The cereals which dominate human diets—rice, wheat and maize—have had their yields and nutritional values boosted over the years by scientific breeding programmes. In the modern era of genomics, they have had their DNA scrutinised down to the level of individual base pairs, the molecular letters in which genetic information is written. They are as far removed, nutritionally, from their ancestors of as little as two centuries ago as those ancestors were from the wild plants which begat them. Orphan crops have yet to undergo such a genetic revolution.
The neglect has two important consequences: (1) these traditional crops, such as cassava, sweet potatoes, lablab beans, water berries, bitter gourds and sickle senna, elephant ears (leafy vegetables) and African locusts (tree-borne legumes) do not have as high a yield per acre as might otherwise be possible; and (2) they are not as nutritious in vitamins as they could be.
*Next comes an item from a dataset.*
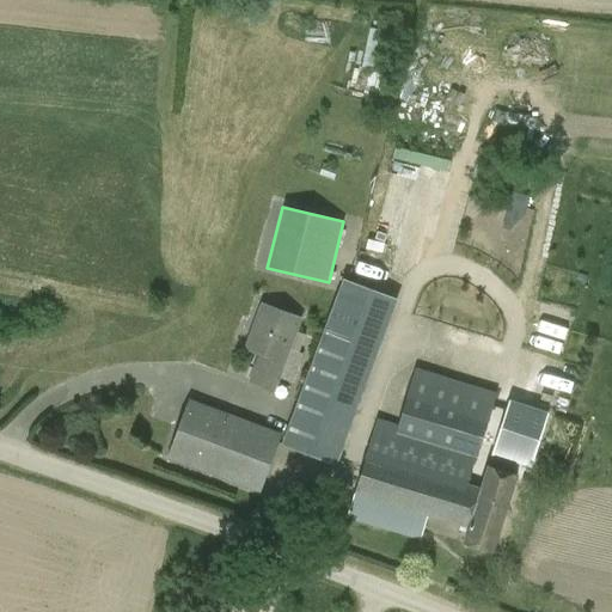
[(312,323),(325,328),(281,446),(335,466),(395,304),(342,285),(336,301),(322,297),(312,323)]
Even for adults, a lack of calories and essential nutrients is harmful. For children it can be devastating. Poor childhood nutrition leads to stunting—inadequate bodily development, including the development of the brain. A report published by the World Health Organisation on November 16th suggests that almost a third of Africa’s children, nearly 60m of them, are stunted. And stunted children grow into adults unable to achieve their potential. Researchers at the World Bank reckon the effects of stunting have reduced Africa’s GDP by 9-10% from what it would otherwise be.
Fortunately, African agricultural scientists are at work on these issues. What Nobel Prize-winning Norman Borlaug was able to do for wheat and maize, people like Dr. Robert Mwanga of the International Potato Centre in Uganda are trying to do for these African "orphan" crops. Note that Uganda's International Potato Center is part of a global network of CGIAR centers whose goal is to improve nutrition and food security in developing nations. I had the opportunity to learn about them first hand when I was doing spatial demographic consulting for the Food and Agricultural Organization (FAO) of the UN. The world is clearly a better place for the work they do.